Now at a gallop, now at an easy canter, he followed after Dot and Dash with the sureness of a bloodhound. Placed at a disadvantage in that he could not follow tracks in the blackness of night, whereas the night would not prevent the quarry from travelling so long as Dot could see the stars, Bony determined to cover as much ground as possible before the daylight waned and vanished. Arrived at the northern boundary of this run he saw where a deep fire-break had been burned along the east-west fence. Ahead of him, to north and west, lay the vast region of “open country”, unsettled, unfenced, uninhabited. Into it had gone Dot and Dash in the middle of summer, when there had been no rain for four months, when even the seemingly permanent water-holes might, when reached, be dust-dry.

On this account the detective had no fear, though the country was strange to him. The partners would travel from water-hole to creek pot-hole, and hill range rock-hole. He would reach those watering-places by simply following their horses’ tracks. The possibility of the partners’ poisoning the water behind them did not occur to him, for that would be a crime no bushman would commit, no matter how great a felon and how hardly pressed.

That evening the sun sank into a bed of crimson down, sank deeper and deeper, whilst its colour changed rapidly from pale yellow to crimson, from dark red to dark amber before it vanished half an hour before it was timed to reach the horizon. Bony watched it disappear, noted the cloud low-hung in the west, noted, too, how the wind came from that quarter. For another hour he pressed on, and when night fell he had not come to a water-hole, and was obliged to tether Grey Cloud to a tree and offer him chaff slightly dampened from the canvas chest-bag, and the ration poured in a heap at the foot of the tree.

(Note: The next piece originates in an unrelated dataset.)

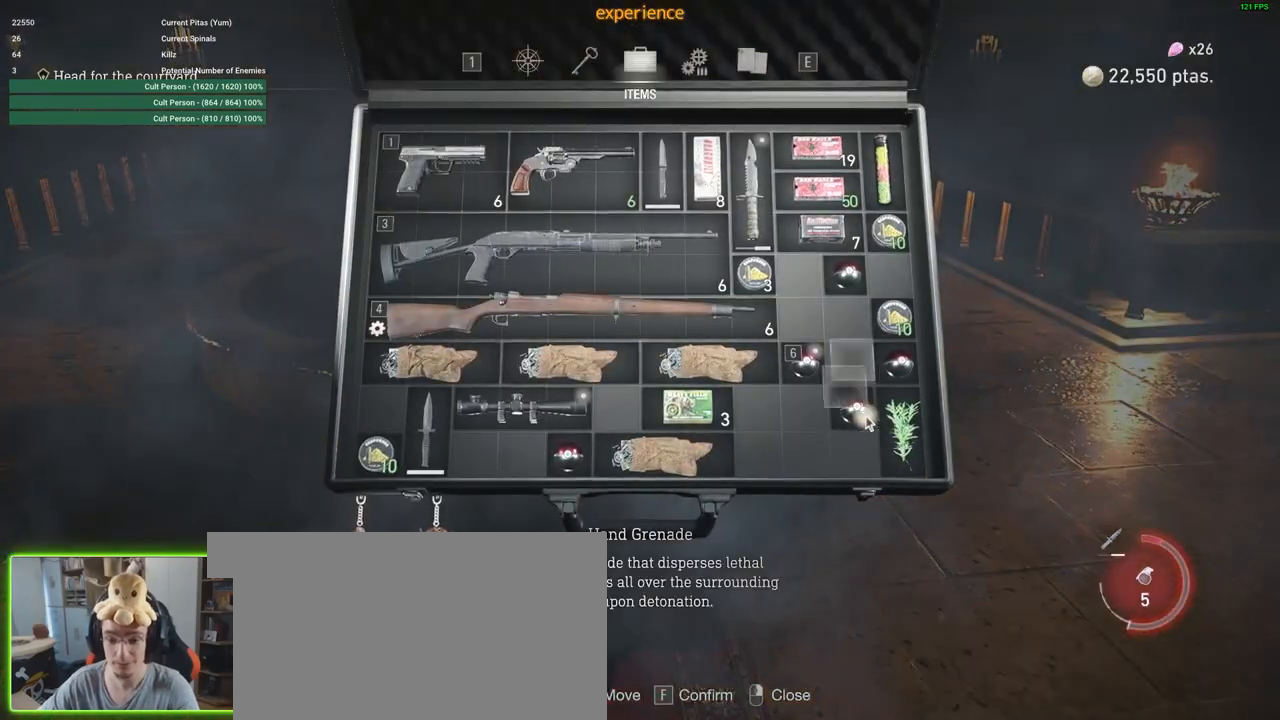
{"keys": [], "mouse": [], "events": [[400, "mouse_left", "down"], [500, "mouse_left", "up"]]}
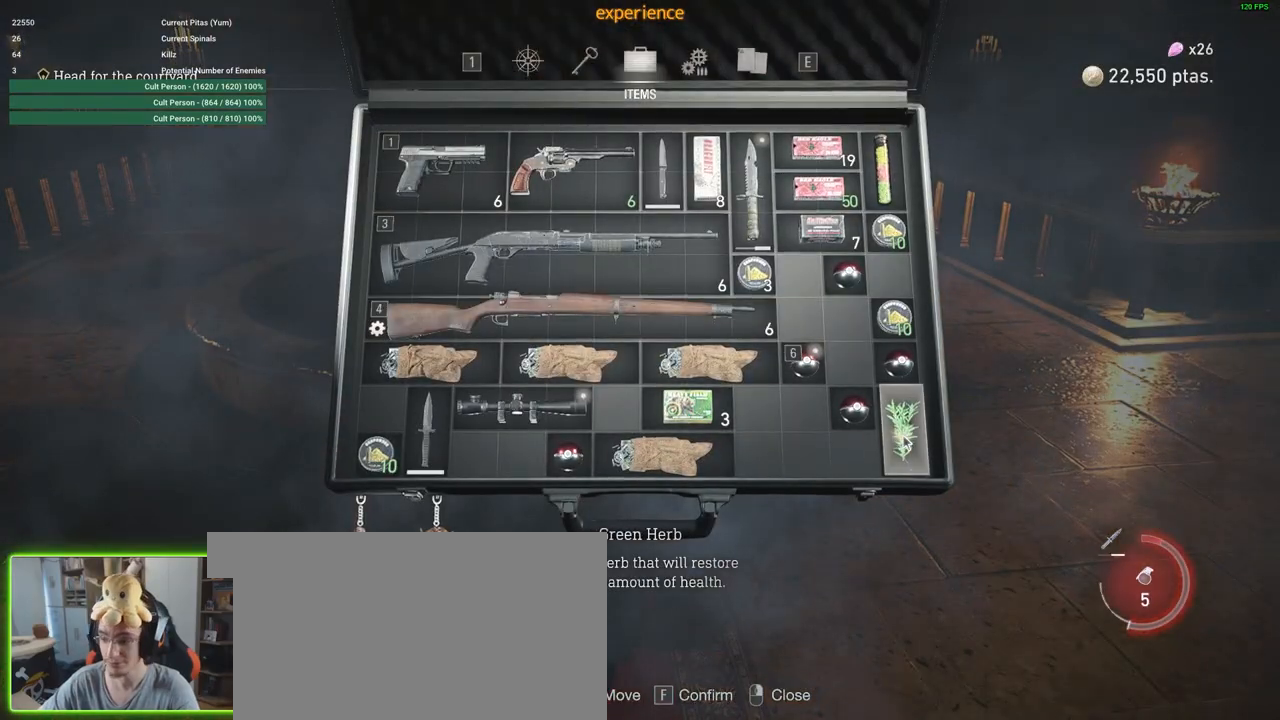
{"keys": ["s"], "mouse": [], "events": [[83, "f", "down"], [183, "f", "up"], [267, "mouse_right", "down"], [367, "mouse_right", "up"], [417, "s", "down"]]}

Over his little fire Bony boiled his quart pot and made tea, still taking it without sugar. After eating, he sat on the heels of his boots and smoked cigarette after cigarette, pushing together four sticks whilst the tiny fire consumed them. He sat and tended his fire in the way his mother had done-but not his father, who would have built a fire over which it would have been impossible to crouch.

For several hours he sat thus on his heels, his mind working on the rounding-off of this case he was engaged on. He fitted together the few pieces of the jig-saw puzzle given him by the sands of Windee, and added the remaining pieces fashioned by the magic of his imagination. He knew that his work had been good, that once more he had brilliantly succeeded, triumphed as never before had he triumphed; for had he not built a splendid mansion with a few bricks he had made without straw?